'NREGP can redevelop small farmers' land productivity'

'NREGP can redevelop small farmers' land productivity'

Dr Shah, who was in Chennai to deliver a special lecture at the Madras Institute of Development Studies to honour its founder, the late eminent economist Dr Malcolm S Adiseshiah, spoke to M R Venkatesh of Deccan Herald on some major decisions the Plan Panel has taken recently. Excerpts:

You said the Mid-Term Appraisal (MTA) of the 11th Plan has just been completed. What are the areas that need urgent attention and correction?
One of the major areas we are focusing on is the National Rural Employment Guarantee Programme (NREGP) renamed after Mahatma Gandhi, because you know it is the single largest allocation of financial resources that the Government of India (GoI) is making in any programme. But in our view the potential of this programme is far from being realised. And a major series of reforms has to be initiated which has been outlined in the MTA. They are in consultation with the ministry of rural development and the states, so that we are bringing all the players on board. Because, you know the states are finally the major actors and what we find is that the six per cent that has been allotted to administrative costs is not being used properly. This should really be seen as professional support costs which should make the quality of the assets created under this programme improve dramatically. It should not be seen just as a cash transfer programme. Lots of people are arguing in favour of cash transfers rather than NREGP. So if NREGP is to be protected we need to ensure that qualitatively new kind of assets, water and livelihood security is created on the basis of the NREGP.

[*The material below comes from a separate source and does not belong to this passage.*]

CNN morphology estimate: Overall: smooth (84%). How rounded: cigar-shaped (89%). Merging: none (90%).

But farmers in different states are complaining they are not getting labour for agriculture as fallout of NREGP?
See, what we have done to take care of that concern is to actually widen the ambit of people who are entitled under the NREGP. For example, small and marginal farmers, we have now allowed as a major reform in this new government, to actually allow the NREGP work to happen on the lands of small and marginal farmers. And as you know, the majority of people working under NREGP are actually small and marginal farmers who are forced to work to labour outside their lands because the productivity of their own lands has become so poor. So NREGP money can be used to redevelop the productivity of the lands of small and marginal farmers. Then we could resolve the conflict that agriculture or farming is facing vis-à-vis NREGP.

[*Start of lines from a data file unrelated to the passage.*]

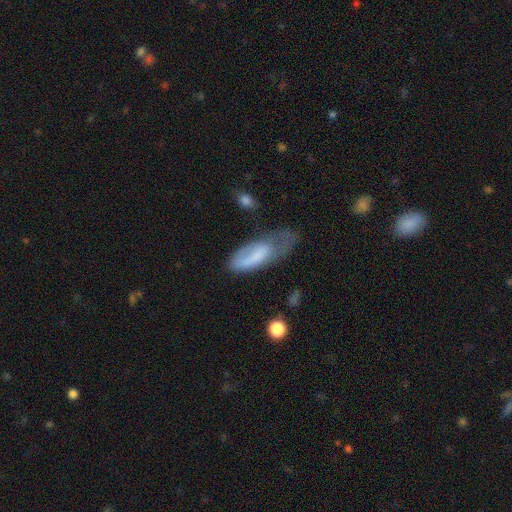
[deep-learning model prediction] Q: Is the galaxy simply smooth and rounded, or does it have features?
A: smooth — 61%.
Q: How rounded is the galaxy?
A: in between — 65%.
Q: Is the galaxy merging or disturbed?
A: minor disturbance — 33%, tied with major disturbance.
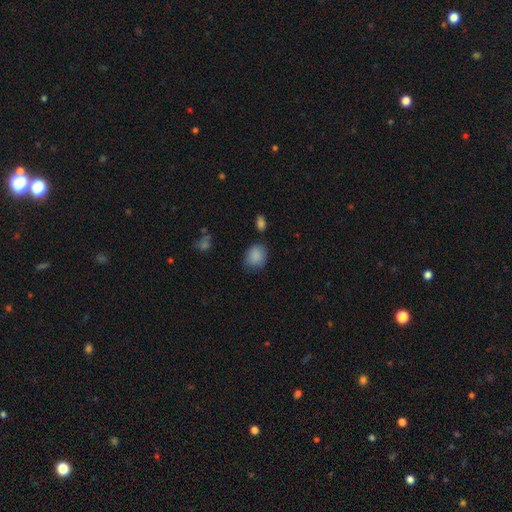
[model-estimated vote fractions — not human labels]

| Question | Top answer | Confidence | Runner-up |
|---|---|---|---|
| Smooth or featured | smooth | 87% | star or artifact (9%) |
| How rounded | round | 59% | in between (40%) |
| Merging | none | 73% | minor disturbance (18%) |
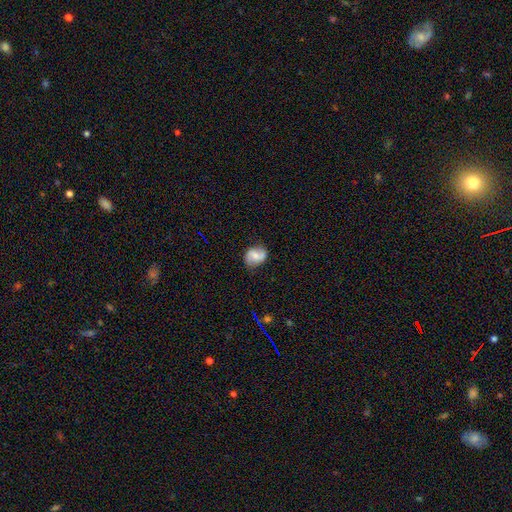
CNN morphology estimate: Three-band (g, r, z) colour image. It shows a featured or disk galaxy (51%). Merging: none (73%).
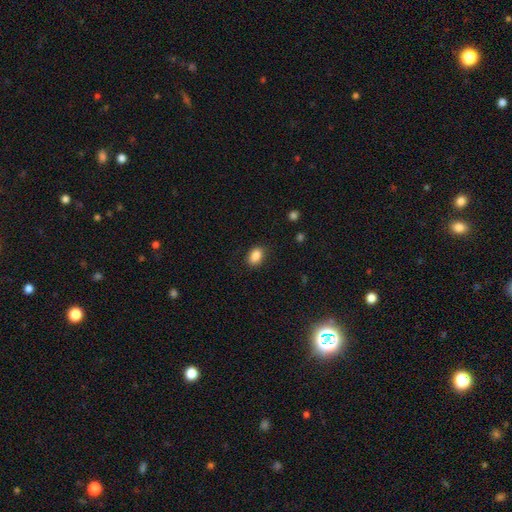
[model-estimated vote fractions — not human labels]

You mentioned about inter-linking of rivers being catastrophic. Could you throw some light on that please?
Yes, I must tell you that the MTA has taken a clear view on this issue. See, one of the major things that we are concerned is that the monsoon cycle itself can be jeopardised, if the inter-linking of rivers project is actually implemented the way it is visualised. Because, finally, the monsoon cycle arises from the Bay of Bengal’s low salinity layer which leads to high temperature and low pressure. Why does the low salinity layer arise? Because the fresh water of the rivers enter the sea. Now, if you are going to dam all the rivers and the fresh waters do not reach the sea at all, the salinity levels in the Bay of Bengal will actually go up. This in turn will not lead to the rise of high temperature and the low pressure zone being created over the Bay of Bengal. Thus, apart from posing a threat to fragile coastal eco-systems as damming rivers would cut down sediment supply, the rivers linking plan could threaten the very integrity of the monsoon system.
Is the Plan Panel considering the Suresh Tendulkar report on ‘Poverty Estimates’ so that the new ‘Food Security Bill’ could move ahead?

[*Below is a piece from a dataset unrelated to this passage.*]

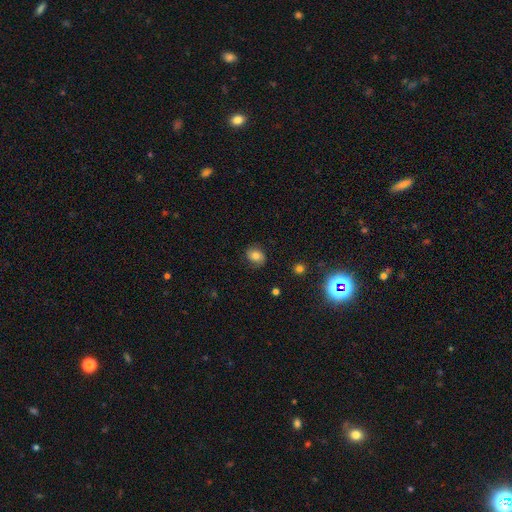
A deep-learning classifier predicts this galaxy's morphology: Smooth or featured: smooth — 72% (featured or disk — 16%)
How rounded: round — 52% (in between — 47%)
Merging: none — 82% (minor disturbance — 13%)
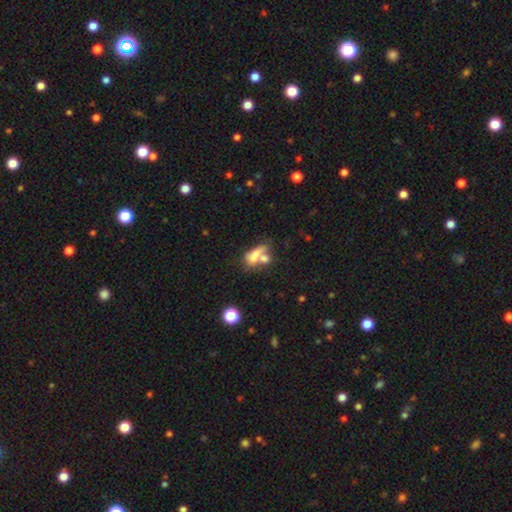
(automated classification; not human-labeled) Overall: smooth (62%; featured or disk 27%). How rounded: in between (70%). Merging: merger (54%; none 23%).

We have taken a view. We have accepted the Tendulkar Committee report in toto.
Accepted only for the purpose of the Food Security Bill?
No! No! This is an estimate of poverty. For the Bill, the GoI has to take a position on what they want to give as entitlements to people under the Food Security Act. That is a very different question. We set up the Tendulkar Committee which has determined the number of poor people in each state of this country. Now it is up to the GoI whether it wants to use this as a basis or something beyond this as a basis for providing entitlements under the Act. But the Planning Commission had to basically give the numbers of the poor people which it has done. This will be (henceforth) the official poverty line.